Musk’s idea of ​​how Twitter would work sounds like old Twitter. Free speech, according to Musk, is when “someone you don’t like is allowed to say something you don’t like. And if that’s the case, then we have free speech. It’s bloody annoying when someone you don’t like says something you don’t like, but that’s the sign of healthy free speech.”





Note, however, that due to the laws of the countries where Twitter exists, there would not be full freedom of speech. “Twitter is bound by the laws of the country it operates in, so there are restrictions on free speech in the US… But going beyond that and being unclear about who is changing what where, mysteriously promoting or downgrading tweets, no insight into what what’s going on, having a Black Vault algorithm that promotes some things and not others – I think that can be quite dangerous,” he claims.

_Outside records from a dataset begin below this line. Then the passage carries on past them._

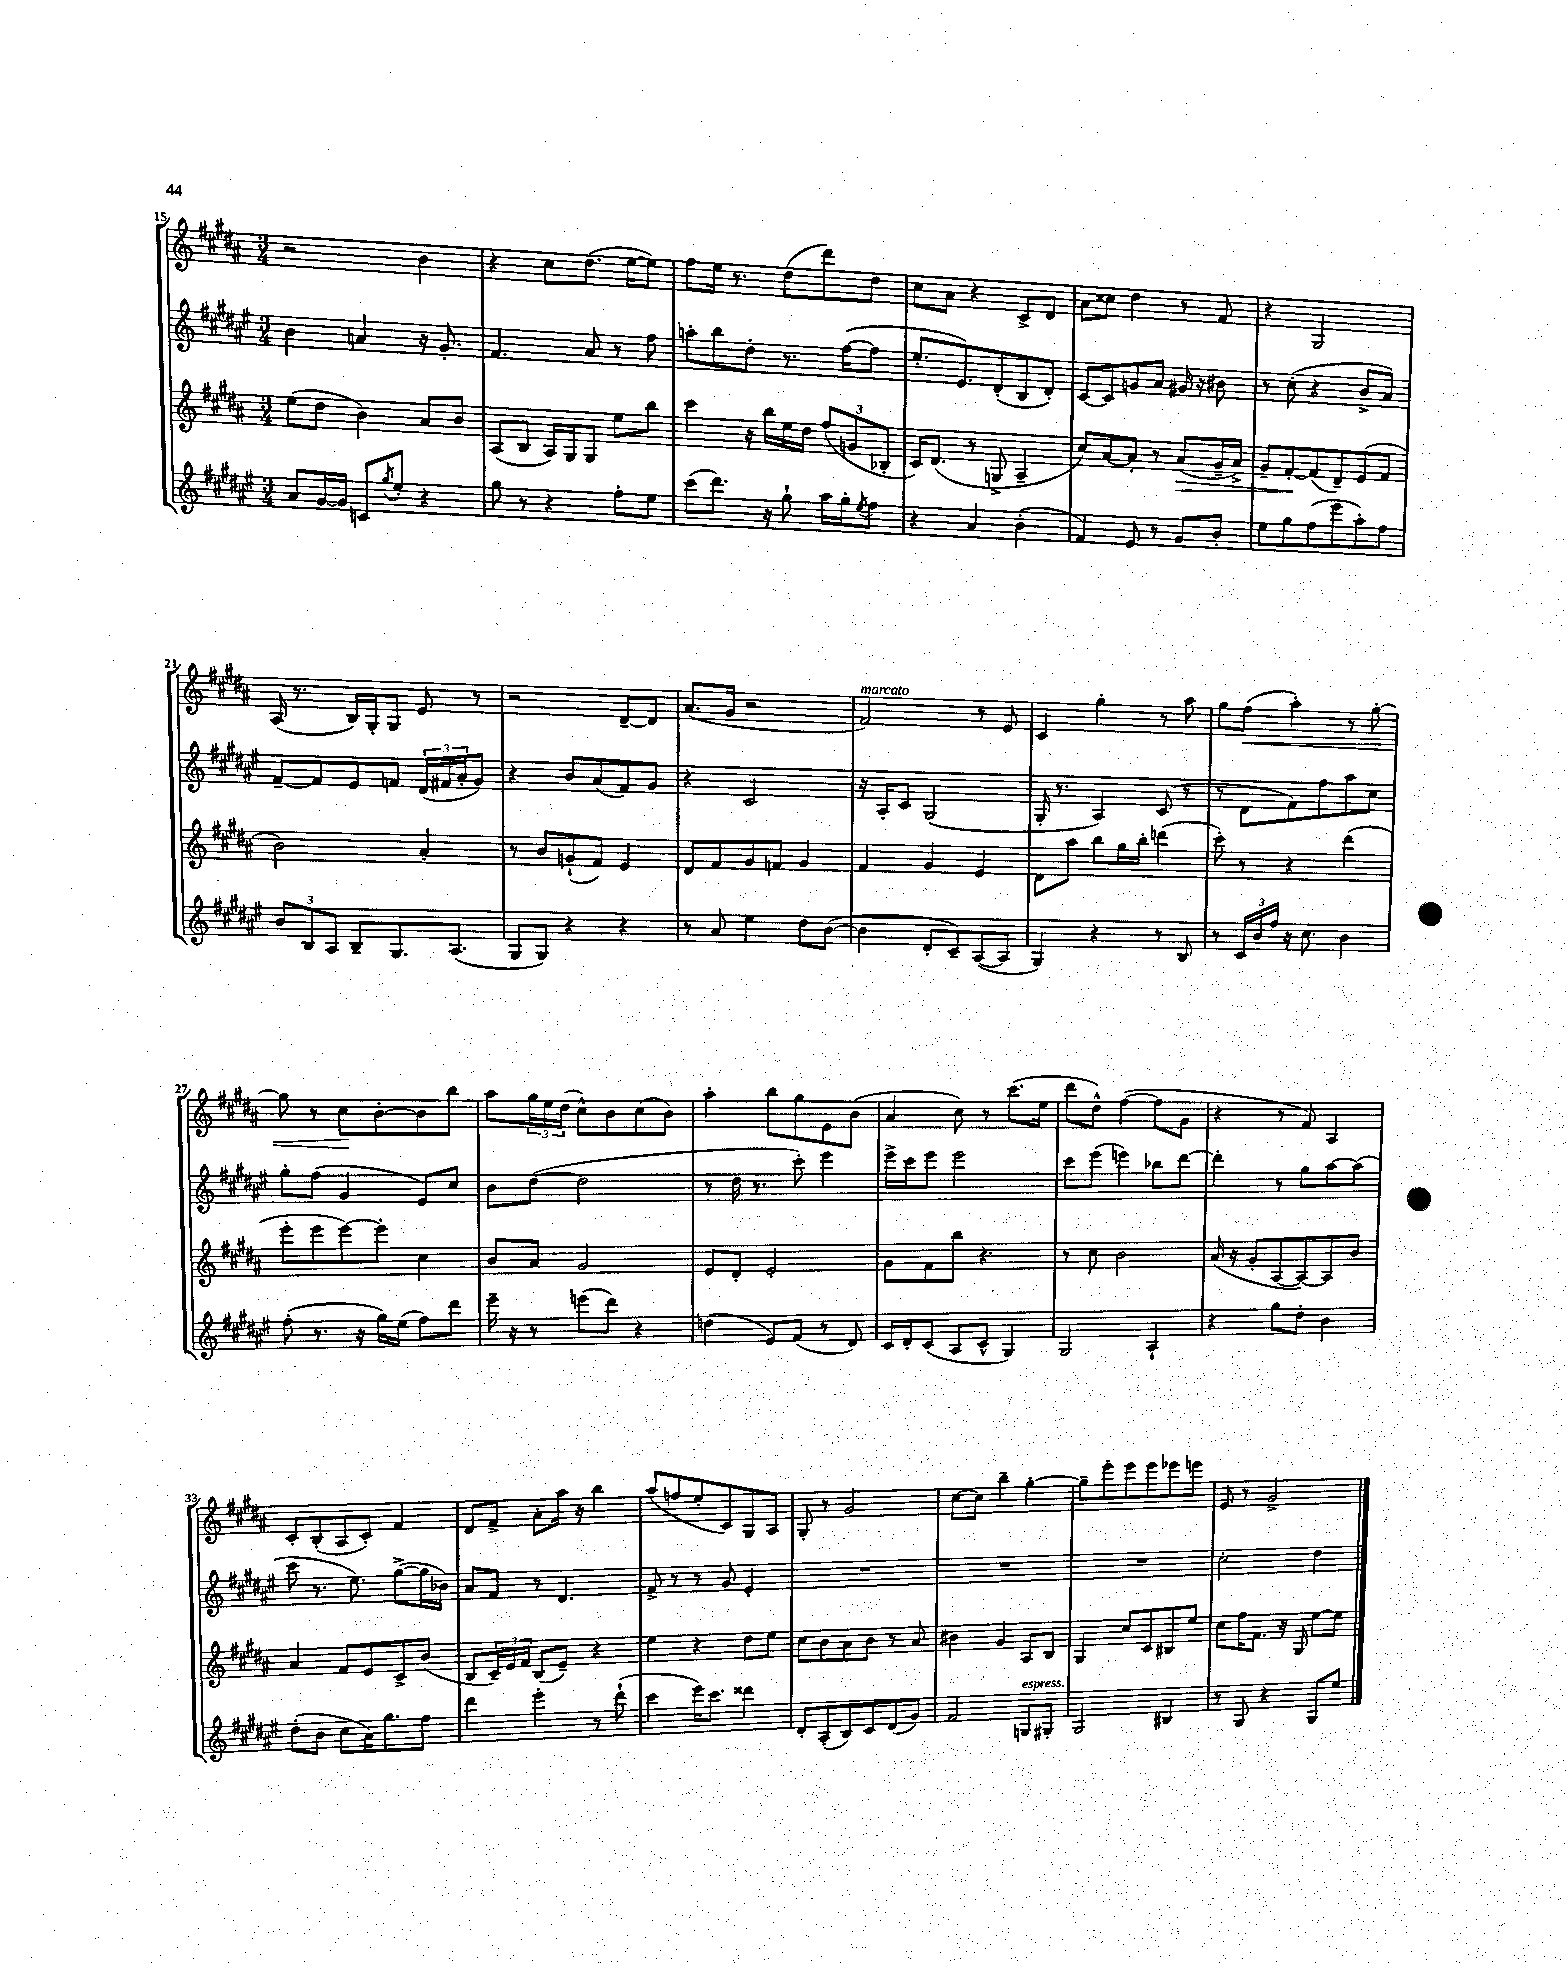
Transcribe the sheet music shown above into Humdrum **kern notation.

**kern	**kern	**kern	**kern
*staff4	*staff3	*staff2	*staff1
*clefG2	*clefG2	*clefG2	*clefG2
*k[f#c#g#d#a#e#]	*k[f#c#g#d#a#]	*k[f#c#g#d#a#e#]	*k[f#c#g#d#a#]
*M3/4	*M3/4	*M3/4	*M3/4
8a#/L	(8ee\L	4b\	2r
[16g#/L	8dd#\J	.	.
16g#/]JJ	.	.	.
8c/L	4b\)	4a/	.
8qgg#/	.	.	.
8ee#'/J	.	.	.
4r	8a#/L	16r	4b\
.	.	8.g#'/	.
.	8b/J	.	.
=	=	=	=
8gg#\	(8A#/L	4.f#/	4r
8r	8B/J	.	.
4r	16A#/LL)	.	8cc#\L
.	16G#/J	.	.
.	8G#/J	8a#/	(8.dd#\J
8ff#'\L	8ee\L	8r	.
.	.	.	[16ee\LK
8ee#\J	8bb\J	8ff#\	8ee\]J)
=	=	=	=
(8ccc#\L	4ccc#\	8aa'\L	8ff#\L
8.ddd#\J)	.	8bb\	16ee\Jk
.	.	.	8.r
.	16r	8dd#'\J	.
16r	16bb\LL	.	.
8gg#`\	16ee\	8.r	(8dd#\L
.	16dd#\JJ	.	.
16aa#\LL	(12ff#/L	.	8ddd#\)
16gg#'\J	.	([16ff#\LK	.
.	12g/	.	.
8qee#/	.	.	.
8ff#\J	.	8ff#\]J	8dd#\J
.	12B-'/J	.	.
=	=	=	=
4r	16c#/LK)	8.ee#'/L	8cc#\L
.	(8.d#/J	.	.
.	.	.	8a#\J
.	.	8.e#/)	.
4a#/	8r	.	4r
.	8G^/	(8d#'/	.
(4b'\	4A#~/	8B/	8c#^/L
.	.	8d#'/J)	8d#/J
=	=	=	=
4f#/)	8cc#/L)	[8c#/L	8a#\L
.	[8a#/	8c#/]	8cc##\J
8e#/	8a#'/]J	8g/	4dd#\
8r	8r	8a#/J	.
8g#/L	(8a#/L	16g#/	8r
.	.	16r	.
8b'/J	16g#~/L	8b#\	8f#/
.	16a#^/JJ)	.	.
=	=	=	=
8ee#\L	8g#~/L	8r	4r
8gg#\	[8f#'/	(8cc#'\	.
(8ff#\	(8f#/]	4r	2G#/
8eee#\	8d#~/)	.	.
8aa#'\)	(8e/	8b^/L	.
8ff#\J	8f#/J	8a#/J)	.
=	=	=	=
12b/L	2b\)	[8f#~/L	(16A#/
.	.	.	8.r
12B/	.	.	.
.	.	8f#/]	.
12A#/J	.	.	.
8B~/L	.	8e#/	16B/LL)
.	.	.	16G#'/J
8.G#/	.	8f/J	8G#/J
.	4a#'/	(24d#/LL	8e/
.	.	24f#/	.
(8.A#/J	.	.	.
.	.	24a#'/J	.
.	.	8g#/J)	8r
=	=	=	=
8G#/L	8r	4r	2r
8G#/J)	8b/L	.	.
4r	(8g`/	8b/L	.
.	8f#/J)	(8a#/	.
4r	4e/	8f#/)	[8d#~/L
.	.	8g#/J	8d#/]J
=	=	=	=
8r	8d#/L	4r	(8.a#/L
8a#/	8f#/	.	.
.	.	.	16g#/Jk
4ee#\	8g#/	2c#/	2r
.	8f/J	.	.
8dd#\L	4g#/	.	.
([8b\J	.	.	.
=	=	=	=
4b\]	4f#/	16r	2f#/)
.	.	16A#'/LK	.
.	.	8c#/J	.
8d#'/L	4g#/	(2G#/	.
8c#~/)	.	.	.
([8A#/	4e/	.	8r
8A#/]J	.	.	8e/
=	=	=	=
4G#/)	8d#\L	16G#'/	4c#/
.	.	8.r	.
.	8aa#\J	.	.
4r	8bb\L	4A#/)	4gg#'\
.	16gg#\L	.	.
.	16bb'\JJ	.	.
8r	(4ddd\	(8c#/	8r
8B/	.	8r	8aa#\
=	=	=	=
8r	8ccc#'\)	8r	8gg#\L
24c#/LL	8r	8d#\L	(8ff#\J
24b/	.	.	.
24ff#/JJ	.	.	.
16r	4r	8f#\)	4aa#'\)
8.cc#\	.	.	.
.	.	8ff#\	.
4b\	(4ddd#\	8aa#\	8r
.	.	8cc#\J	[8gg#'\
=	=	=	=
(8ff#'\	8eee'\L	8gg#'\L	8gg#\]
8.r	8eee\	(8ff#\J	8r
.	[8eee\)	4g#/	8cc#\L
16r	.	.	.
16gg#\LL)	8eee'\]J	.	[8b'\
(16ee#\JJ	.	.	.
8ff#\L)	4cc#\	8e#/L)	8b\]
8ddd#\J	.	8cc#/J	8bb\J
=	=	=	=
16eee#~\	8b/L	8b\L	8aa#\L
16r	.	.	.
8r	8a#/J	([8dd#\J	24gg#\L
.	.	.	24ee\
.	.	.	(24dd#\JJ
(8eee\L	2g#/	2dd#\]	8cc#^^\L)
8ddd#\J)	.	.	8b\
4r	.	.	(8cc#\
.	.	.	8b\J)
=	=	=	=
(4dd\	8e/L	8r	4aa#'\
.	8d#'/J	16dd#\	.
.	.	8.r	.
8e#/L)	2e'/	.	8bb\L
(8f#/J	.	8ccc#'\)	8gg#\
8r	.	4eee#\	8e\
8d#/)	.	.	(8b\J
=	=	=	=
16c#/LL	8g#\L	16eee#^\LL	4a#/
16d#'/J	.	16ccc#\J	.
(8c#/J	8f#\	8eee#\J	.
8A#/L	8bb\J	2eee#\	8cc#\)
8c#^^/J	4.r	.	8r
4G#/)	.	.	(8.ccc#\L
.	.	.	16ee\Jk
=	=	=	=
2G#/	8r	8ccc#\L	8ddd#\L
.	8cc#\	(8eee#\J	8dd#^^\J)
.	2b\	4eee\)	([4ff#\
4A#`/	.	8bb-\L	8ff#\]L
.	.	[8ddd#\J	8g#\J
=	=	=	=
4r	(16a#/	4ddd#'\]	4r
.	16r	.	.
.	8g#'/L	.	.
8gg#\L	[8A#/	8r	8r
8dd#'\J	8A#/_)	8gg#\L	8f#/)
4b\	8A#/]	[8aa#\	4A#/
.	8b/J	(8aa#\]J	.
=	=	=	=
(8dd#'\L	4a#/	8ccc#\	8c#'/L
8b\J	.	8.r	(8B'/
8cc#\L	8f#/L	.	8A#/
.	.	8.ee#\)	.
16a#\K)	8e/	.	8c#'/J)
8.gg#\	.	.	.
.	8c#^/	([8gg#^\L	4f#/
8ff#\J	(8b/J	16gg#\]L	.
.	.	16b-\JJ)	.
=	=	=	=
4ddd#\	8B/L	8a#/L	8d#/L
.	24c#~/L)	8f#/J	8f#^/J
.	24e/	.	.
.	24f#/JJ	.	.
4eee#'\	(8B/L	8r	8a#'\L
.	8e~/J)	4.d#/	16aa#\Jk
.	.	.	16r
8r	4r	.	4bb\
(8ddd#`\	.	.	.
=	=	=	=
4ccc#\	4ee\	8f#^/	(8aa#/L
.	.	8r	8ff/
16eee#\LK)	4r	8r	8ee'/
8.ccc#\J	.	.	.
.	.	8g#/	8c#/)
4ddd##\	8dd#\L	4e#'/	8G#/
.	8ee\J	.	8A#/J
=	=	=	=
8d#'/L	8cc#\L	2.r	8G#'/
(8A#'/	8b\	.	8r
8B/)	8a#\	.	2g#/
8c#/	8b\J	.	.
(8d#/	8r	.	.
8g#/J)	8a#/	.	.
=	=	=	=
2f#/	4b#\	2.r	[8cc#\L
.	.	.	8cc#\]J
.	4g#/	.	4bb~\
8G/L	8A#/L	.	[4gg#'\
8G#'/J	8B/J	.	.
=	=	=	=
2G#/	4G#/	2.r	8gg#~\]L
.	.	.	8eee'\
.	8cc#/L	.	8eee\
.	8c#/	.	8eee\
4B#/	8B#/	.	8eee-\
.	8ee/J	.	8eee\J
=	=	=	=
8r	8cc#\L	2cc#'\	8e/
8G#/	16ff#\K	.	8r
.	8.f#\J	.	.
4r	.	.	2g#^/
.	16r	.	.
.	16G#/	.	.
8G#/L	[8ee\L	4dd#\	.
8ee#/J	8ee\]J	.	.
==	==	==	==
*-	*-	*-	*-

“When in doubt, stop talking – stop [the tweet] exist. If it’s a gray area, I’d say let the tweet exist.” But here he didn’t think through what would become of Musk-owned Twitter. “[O]Of course, in a case where there might be a lot of controversy, you don’t necessarily want to promote that tweet,” he says. “I’m not saying I have all the answers here, but I think we should hesitate to delete things, ban things – just be very careful with permanent bans. I find time off better than permanent bans.”

Musk will not be the savior of all free speech, and Twitter will not be the vehicle for free speech, even under a Musk regime.

The purity of free speech may not be attainable, but it is up to the individual to seek out all the new platforms that have sprung up on the established platforms due to dystopian censorship. MySpace is still floating somewhere on the interwebs, but few use it. If there is justice, Twitter will do it. Twitter had its day and it blew it because the despotic “elites” ruled it.





If Musk takes over Twitter, great. But conservatives shouldn’t count on Elon Musk fighting for their freedom of speech.

Elon Musk, while admirable, is not your savior.